# [READING PASSAGE]
However, channel logic is abstracted from processors so that each processor acts on event-driven
messages regardless of how those messages are delivered. Each type of channel has its advantages
and disadvantages. HTTP channels are easy to set up and relatively fast but lack replay-ability and
fault tolerance. Kafka streams, for example, are another option that offers replay-ability and logging,
offering a more feature-rich type of channel to connect processors. For consecutive processors written
in the same language, in-memory channels can be used share data efficiently. Note that this does not
compromise the first objective; all pipelines remain configurable, although some configurations may
offer some trade-offs in terms of performance. As mentioned before, processors are channel-agnostic to
ensure maximum reusability, allowing the pipeline manager to choose the optimal channel for each
step. A complete list of supported channels is described in Section 3.2.
   Creating a new processor is language-dependent and should be approached from the corresponding
runner’s perspective. For instance, to run a JavaScript processor, only the JavaScript file and the
processor function are required. This simplicity facilitates the creation of new processors, as each
processor merely needs to describe the file, the function and annotate the required parameters. This
information ensures consistent and reliable initiation of the processor. Each processor should be
accompanied by a SHACL shape, which runners can use to determine the processor’s parameters.
SHACL shapes enable the validation of a pipeline before it is executed. Additionally, these shapes and
processor configurations allow for the derivation of provenance information from pipelines.
   A pipeline is runner-agnostic, which makes it possible to refer to a pipeline, without knowing the
underlying implementation, or the underlying runners. All information required for the runner to
start a processor is already present in the processor definition. Listing 1 shows a pipeline with three
processors of type rdfc-js:Send, rdfc-js:Append and rdfc-jvm:Print. The purpose of the pipeline is to send
the message "Hello" from the first processor to the second, which appends the message with "World"

# [SUPPLIED DATA]

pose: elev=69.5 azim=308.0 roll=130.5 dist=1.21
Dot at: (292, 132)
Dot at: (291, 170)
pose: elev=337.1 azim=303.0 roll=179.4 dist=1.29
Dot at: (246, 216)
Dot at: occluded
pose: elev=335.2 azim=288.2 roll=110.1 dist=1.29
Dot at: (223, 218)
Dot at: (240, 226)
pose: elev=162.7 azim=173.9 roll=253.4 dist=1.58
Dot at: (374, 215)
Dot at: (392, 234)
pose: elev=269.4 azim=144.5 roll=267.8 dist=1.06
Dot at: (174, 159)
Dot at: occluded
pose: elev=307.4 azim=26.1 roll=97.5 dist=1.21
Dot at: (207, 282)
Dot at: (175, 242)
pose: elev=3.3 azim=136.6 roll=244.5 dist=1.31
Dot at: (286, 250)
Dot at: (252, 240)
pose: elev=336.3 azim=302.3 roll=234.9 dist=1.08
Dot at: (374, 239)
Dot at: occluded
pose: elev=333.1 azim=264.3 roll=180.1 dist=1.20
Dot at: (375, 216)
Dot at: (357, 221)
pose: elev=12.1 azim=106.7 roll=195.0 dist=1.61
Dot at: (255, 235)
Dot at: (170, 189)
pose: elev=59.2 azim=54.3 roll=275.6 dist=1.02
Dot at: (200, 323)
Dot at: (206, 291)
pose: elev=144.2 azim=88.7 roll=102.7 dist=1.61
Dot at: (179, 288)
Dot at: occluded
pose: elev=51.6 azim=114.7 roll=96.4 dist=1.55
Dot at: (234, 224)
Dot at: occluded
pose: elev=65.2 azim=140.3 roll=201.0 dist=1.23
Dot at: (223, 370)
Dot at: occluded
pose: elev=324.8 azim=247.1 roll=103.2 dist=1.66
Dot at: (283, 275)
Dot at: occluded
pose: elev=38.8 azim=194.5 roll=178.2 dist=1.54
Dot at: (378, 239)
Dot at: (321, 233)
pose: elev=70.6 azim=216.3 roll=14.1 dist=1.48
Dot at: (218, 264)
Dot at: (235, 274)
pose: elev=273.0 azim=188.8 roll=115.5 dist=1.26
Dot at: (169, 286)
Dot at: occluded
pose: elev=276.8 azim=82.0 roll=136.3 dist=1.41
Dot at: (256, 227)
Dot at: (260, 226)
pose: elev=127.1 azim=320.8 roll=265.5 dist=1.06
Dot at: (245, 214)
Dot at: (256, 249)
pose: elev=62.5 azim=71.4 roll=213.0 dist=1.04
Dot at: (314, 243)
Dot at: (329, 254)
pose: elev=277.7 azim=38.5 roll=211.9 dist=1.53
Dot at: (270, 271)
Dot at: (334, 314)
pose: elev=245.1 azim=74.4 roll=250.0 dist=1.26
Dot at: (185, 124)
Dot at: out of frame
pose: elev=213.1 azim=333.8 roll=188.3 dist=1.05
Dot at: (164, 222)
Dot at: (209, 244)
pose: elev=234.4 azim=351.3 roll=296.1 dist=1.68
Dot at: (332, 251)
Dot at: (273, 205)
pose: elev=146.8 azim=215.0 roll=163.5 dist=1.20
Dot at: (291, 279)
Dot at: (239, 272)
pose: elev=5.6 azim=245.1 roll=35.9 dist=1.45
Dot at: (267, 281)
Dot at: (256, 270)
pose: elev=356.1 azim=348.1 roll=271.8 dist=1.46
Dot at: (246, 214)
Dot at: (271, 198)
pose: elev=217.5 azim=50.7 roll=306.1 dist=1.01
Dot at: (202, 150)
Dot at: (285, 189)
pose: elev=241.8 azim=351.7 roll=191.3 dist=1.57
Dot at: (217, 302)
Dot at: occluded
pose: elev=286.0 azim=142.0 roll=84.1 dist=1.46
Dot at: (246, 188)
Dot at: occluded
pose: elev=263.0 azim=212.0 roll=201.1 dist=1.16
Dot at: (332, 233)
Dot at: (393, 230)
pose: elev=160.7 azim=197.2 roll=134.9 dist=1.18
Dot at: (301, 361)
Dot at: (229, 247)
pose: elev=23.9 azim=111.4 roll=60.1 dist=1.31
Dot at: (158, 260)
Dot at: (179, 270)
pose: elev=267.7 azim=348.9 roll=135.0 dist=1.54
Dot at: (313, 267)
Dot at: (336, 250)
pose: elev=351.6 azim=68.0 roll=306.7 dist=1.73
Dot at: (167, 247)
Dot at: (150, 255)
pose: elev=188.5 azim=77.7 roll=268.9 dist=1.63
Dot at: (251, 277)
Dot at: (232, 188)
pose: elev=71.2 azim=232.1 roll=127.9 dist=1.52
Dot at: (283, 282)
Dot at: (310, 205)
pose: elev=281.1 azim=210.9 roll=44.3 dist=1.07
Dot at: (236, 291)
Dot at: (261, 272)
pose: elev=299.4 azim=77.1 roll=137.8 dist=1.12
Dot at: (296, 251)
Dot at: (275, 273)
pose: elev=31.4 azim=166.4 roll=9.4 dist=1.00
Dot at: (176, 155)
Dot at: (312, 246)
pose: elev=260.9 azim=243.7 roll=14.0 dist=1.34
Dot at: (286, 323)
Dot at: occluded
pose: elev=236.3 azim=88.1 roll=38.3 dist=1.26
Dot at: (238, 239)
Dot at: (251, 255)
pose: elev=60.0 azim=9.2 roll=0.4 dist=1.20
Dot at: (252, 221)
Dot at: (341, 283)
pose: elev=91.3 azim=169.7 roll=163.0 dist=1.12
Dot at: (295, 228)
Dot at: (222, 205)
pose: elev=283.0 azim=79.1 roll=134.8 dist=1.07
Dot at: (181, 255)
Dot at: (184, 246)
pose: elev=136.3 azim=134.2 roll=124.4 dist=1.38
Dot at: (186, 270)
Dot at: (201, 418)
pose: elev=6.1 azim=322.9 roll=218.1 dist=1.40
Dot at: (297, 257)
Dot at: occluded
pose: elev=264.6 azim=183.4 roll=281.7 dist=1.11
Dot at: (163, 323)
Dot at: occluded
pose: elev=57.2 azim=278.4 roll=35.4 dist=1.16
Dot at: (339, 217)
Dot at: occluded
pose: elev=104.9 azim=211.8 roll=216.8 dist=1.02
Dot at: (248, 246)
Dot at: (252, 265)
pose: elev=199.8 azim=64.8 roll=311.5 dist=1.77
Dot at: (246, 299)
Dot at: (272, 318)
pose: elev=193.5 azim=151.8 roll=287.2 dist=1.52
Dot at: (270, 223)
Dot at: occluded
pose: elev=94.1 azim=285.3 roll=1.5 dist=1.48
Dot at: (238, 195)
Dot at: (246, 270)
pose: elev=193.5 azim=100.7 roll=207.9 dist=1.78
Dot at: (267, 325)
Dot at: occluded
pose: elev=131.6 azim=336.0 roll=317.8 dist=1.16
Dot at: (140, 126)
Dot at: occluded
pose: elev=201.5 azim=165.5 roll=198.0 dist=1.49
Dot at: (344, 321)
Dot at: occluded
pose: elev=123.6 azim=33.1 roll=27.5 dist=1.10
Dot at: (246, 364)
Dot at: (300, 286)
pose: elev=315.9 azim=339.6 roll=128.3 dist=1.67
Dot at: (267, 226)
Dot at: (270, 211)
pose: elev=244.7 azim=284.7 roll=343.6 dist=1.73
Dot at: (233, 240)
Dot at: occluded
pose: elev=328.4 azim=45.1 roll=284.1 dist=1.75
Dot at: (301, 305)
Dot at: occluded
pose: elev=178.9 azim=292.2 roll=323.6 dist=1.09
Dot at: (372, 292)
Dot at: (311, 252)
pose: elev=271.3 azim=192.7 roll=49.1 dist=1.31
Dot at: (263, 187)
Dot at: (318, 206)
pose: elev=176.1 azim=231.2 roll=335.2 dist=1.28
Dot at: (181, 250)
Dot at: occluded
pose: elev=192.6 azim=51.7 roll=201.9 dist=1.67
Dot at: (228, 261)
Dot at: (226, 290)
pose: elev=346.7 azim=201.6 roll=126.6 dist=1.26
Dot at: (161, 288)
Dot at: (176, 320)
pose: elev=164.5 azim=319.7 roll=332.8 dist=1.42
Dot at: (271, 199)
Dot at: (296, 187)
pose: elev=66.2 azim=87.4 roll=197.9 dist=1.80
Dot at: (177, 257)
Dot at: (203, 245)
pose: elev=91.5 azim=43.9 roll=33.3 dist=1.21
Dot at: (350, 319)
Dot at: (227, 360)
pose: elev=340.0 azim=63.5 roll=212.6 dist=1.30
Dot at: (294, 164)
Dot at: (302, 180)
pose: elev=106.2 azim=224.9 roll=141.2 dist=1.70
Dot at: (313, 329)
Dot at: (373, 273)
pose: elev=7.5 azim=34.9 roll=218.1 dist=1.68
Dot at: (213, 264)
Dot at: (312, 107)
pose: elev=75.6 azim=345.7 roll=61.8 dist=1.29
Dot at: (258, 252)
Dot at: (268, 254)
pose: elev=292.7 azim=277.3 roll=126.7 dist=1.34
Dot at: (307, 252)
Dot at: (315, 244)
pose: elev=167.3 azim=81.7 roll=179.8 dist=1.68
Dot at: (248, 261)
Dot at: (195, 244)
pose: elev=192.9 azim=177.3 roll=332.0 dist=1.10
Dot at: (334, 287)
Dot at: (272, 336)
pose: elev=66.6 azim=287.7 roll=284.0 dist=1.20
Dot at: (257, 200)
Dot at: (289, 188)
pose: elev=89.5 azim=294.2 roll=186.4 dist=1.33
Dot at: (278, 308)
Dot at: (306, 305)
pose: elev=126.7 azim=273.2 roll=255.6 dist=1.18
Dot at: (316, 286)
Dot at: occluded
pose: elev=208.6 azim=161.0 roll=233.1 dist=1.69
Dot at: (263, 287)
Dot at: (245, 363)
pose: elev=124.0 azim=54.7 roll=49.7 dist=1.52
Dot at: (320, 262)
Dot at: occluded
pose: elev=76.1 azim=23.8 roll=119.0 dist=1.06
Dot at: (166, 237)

# [SET OF TASKS]
• a. Summarize the pipeline passage in two sentences.
• b. List every type of channel that the pipeline passage names.
• c. According to the pipeline passage, what do HTTP channels lack?

# [ANSWERS PER TASK]
• a. Processors are channel-agnostic and act on messages however they are delivered, so the pipeline manager can choose among channel types such as HTTP channels, Kafka streams, and in-memory channels, each with its own trade-offs. Creating a processor depends on its runner's language and requires only a file, a function, and annotated parameters, and an accompanying SHACL shape lets a pipeline be validated before execution and supports deriving provenance information.

• b. HTTP channels, Kafka streams, in-memory channels

• c. Replay-ability and fault tolerance.